Dr. Balogh and Ms. Dobranowski are with the University of Ontario Institute of Technology, Oshawa, Ontario, Canada. Dr. Lin, Ms. Selick, and Dr. Lunsky are with the Centre for Addiction and Mental Health, Toronto. Mr. Wilton is with the Institute for Clinical Evaluative Sciences, Toronto.
Psychiatr Serv. 2018 Mar 1;69(3):353-357. doi: 10.1176/appi.ps.201600534. Epub 2017 Nov 15.
Early hospital readmissions within 30 days of discharge are common and costly. This research describes predictors of all-cause, 30-day hospital readmissions among persons with intellectual and developmental disabilities (IDD), a group known to experience high rates of hospitalization.
A cohort of 66,484 adults with IDD from Ontario, Canada, was used to create two subgroups: individuals with IDD only and those with IDD and mental illness. The rates of hospital readmission were determined and contrasted with a comparison subgroup of people without IDD who have mental illness.
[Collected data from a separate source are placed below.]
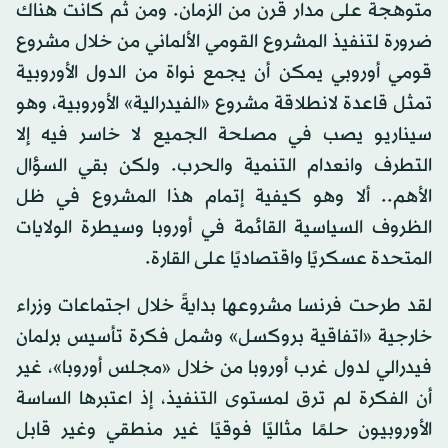
متوهجة على مدار قرن من الزمان. ومن ثم كانت هناك
ضرورة لتنفيذ المشروع القومي الألماني من خلال مشروع
قومي أوروبي يمكن أن يجمع نواة من الدول الأوروبية
تمثل قاعدة لانطلاقة مشروع «الفيدرالية» الأوروبية، وهو
سيناريو يصب في مصلحة الجميع لا خاسر فيه إلا
التطرف وانعدام التنمية والحرب. ولكن بقي السؤال
الأهم.. ألا وهو كيفية إتمام هذا المشروع في ظل
الظروف السياسية القائمة في أوروبا وسيطرة الولايات
المتحدة عسكريًا واقتصاديًا على القارة.
لقد طرحت فرنسا مشروعها بدايةً خلال اجتماعات وزراء
خارجية «اتفاقية بروكسل» وشمل فكرة تأسيس برلمان
فيدرالي لدول غرب أوروبا من خلال «مجلس أوروبا»، غير
أن الفكرة لم ترق لمستوى التنفيذ، إذ اعتبرها الساسة
الأوروبيون حلمًا مثاليًا فوقيًا غير منطقي وغير قابل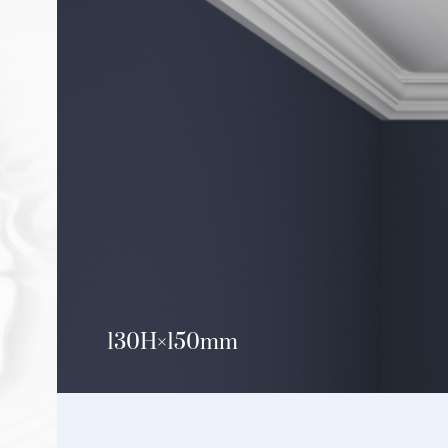
130H
150mm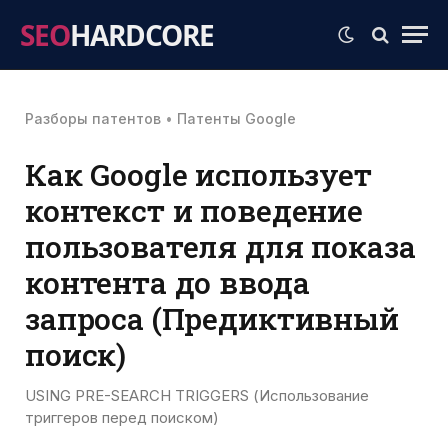
SEO
HARDCORE
Разборы патентов
•
Патенты Google
Как Google использует
контекст и поведение
пользователя для показа
контента до ввода
запроса (Предиктивный
поиск)
USING PRE-SEARCH TRIGGERS (Использование
триггеров перед поиском)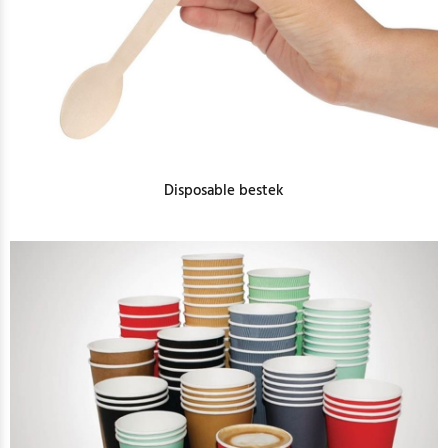
Disposable bestek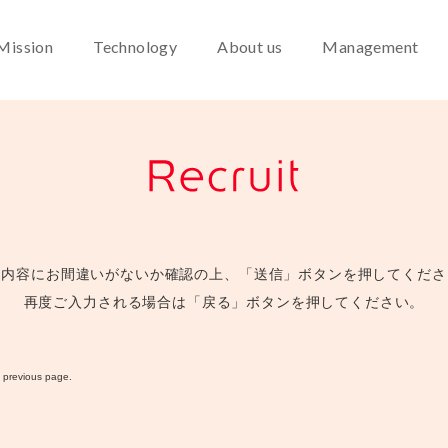
Mission
Technology
About us
Management
力内容にお間違いがないか確認の上、「送信」ボタンを押してくださ
再度ご入力される場合は「戻る」ボタンを押してください。
e previous page.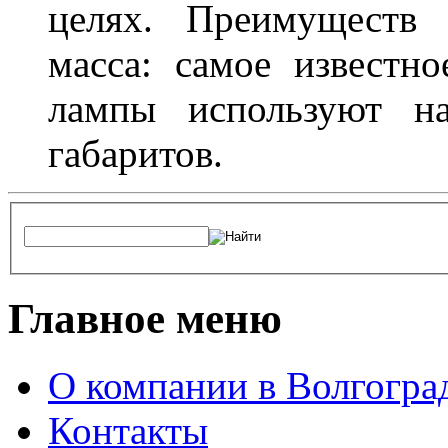
целях. Преимуществ
масса: самое известн
лампы используют н
габаритов.
Главное меню
О компании в Волгогра
Контакты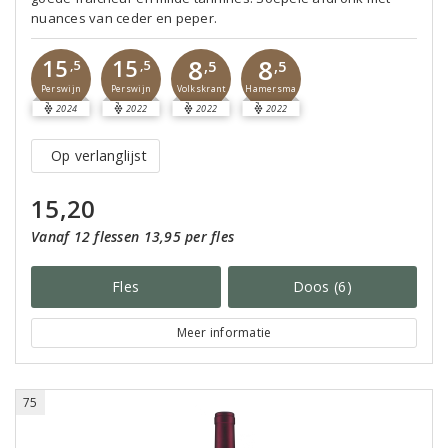
nuances van ceder en peper.
8
8
15
15
,5
,5
,5
,5
Perswijn
Perswijn
Volkskrant
Hamersma
2024
2022
2022
2022
Op verlanglijst
15,20
Vanaf 12 flessen 13,95 per fles
Fles
Doos (6)
Meer informatie
75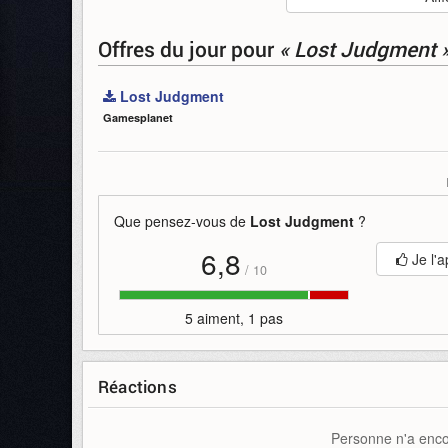
Mise en ligne par
:
Alandring
Mots-clefs
:
bande-annonce
différents
gameplay
j
Offres du jour
pour
« Lost Judgment 
Lost Judgment
Gamesplanet
Que pensez-vous de
Lost Judgment
?
6,8
Je l'a
/
10
5 aiment, 1 pas
Réactions
Personne n'a encor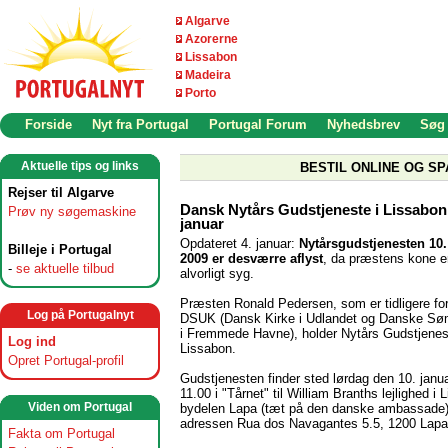
Algarve
Azorerne
Lissabon
Madeira
Porto
Forside
Nyt fra Portugal
Portugal Forum
Nyhedsbrev
Søg
Aktuelle tips og links
BESTIL ONLINE OG SP
Rejser til Algarve
Dansk Nytårs Gudstjeneste i Lissabon
Prøv ny søgemaskine
januar
Opdateret 4. januar:
Nytårsgudstjenesten 10.
Billeje i Portugal
2009 er desværre aflyst
, da præstens kone e
-
se aktuelle tilbud
alvorligt syg.
Præsten Ronald Pedersen, som er tidligere fo
Log på Portugalnyt
DSUK (Dansk Kirke i Udlandet og Danske Sø
i Fremmede Havne), holder Nytårs Gudstjenes
Log ind
Lissabon.
Opret Portugal-profil
Gudstjenesten finder sted lørdag den 10. janua
11.00 i "Tårnet" til William Branths lejlighed i 
Viden om Portugal
bydelen Lapa (tæt på den danske ambassade)
adressen Rua dos Navagantes 5.5, 1200 Lapa
Fakta om Portugal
Compared with those with mental illness only, individuals with IDD and mental illness were 1.7 times more likely to experience a hospital readmission within 30 days. Predictors of their readmission rates included being a young adult and having high morbidity levels.
The high rate of hospital readmission suggests that individuals with IDD and mental illness need attention regarding discharge planning and outpatient follow-up.
出院后 30 天内的早期住院再入院是常见且代价高昂的。本研究描述了智力和发育障碍(IDD)患者全因、30 天内住院再入院的预测因素,这些患者已知住院率很高。
利用来自加拿大安大略省的 66484 名 IDD 成年人的队列创建了两个亚组:仅 IDD 患者和 IDD 合并精神疾病的患者。确定了住院再入院率,并与患有精神疾病但无 IDD 的对照组进行了对比。
与仅有精神疾病的患者相比,患有 IDD 和精神疾病的患者在 30 天内再次住院的可能性高 1.7 倍。导致他们再入院率的预测因素包括年轻成年人和高发病率水平。
高住院再入院率表明,患有 IDD 和精神疾病的患者需要关注出院计划和门诊随访。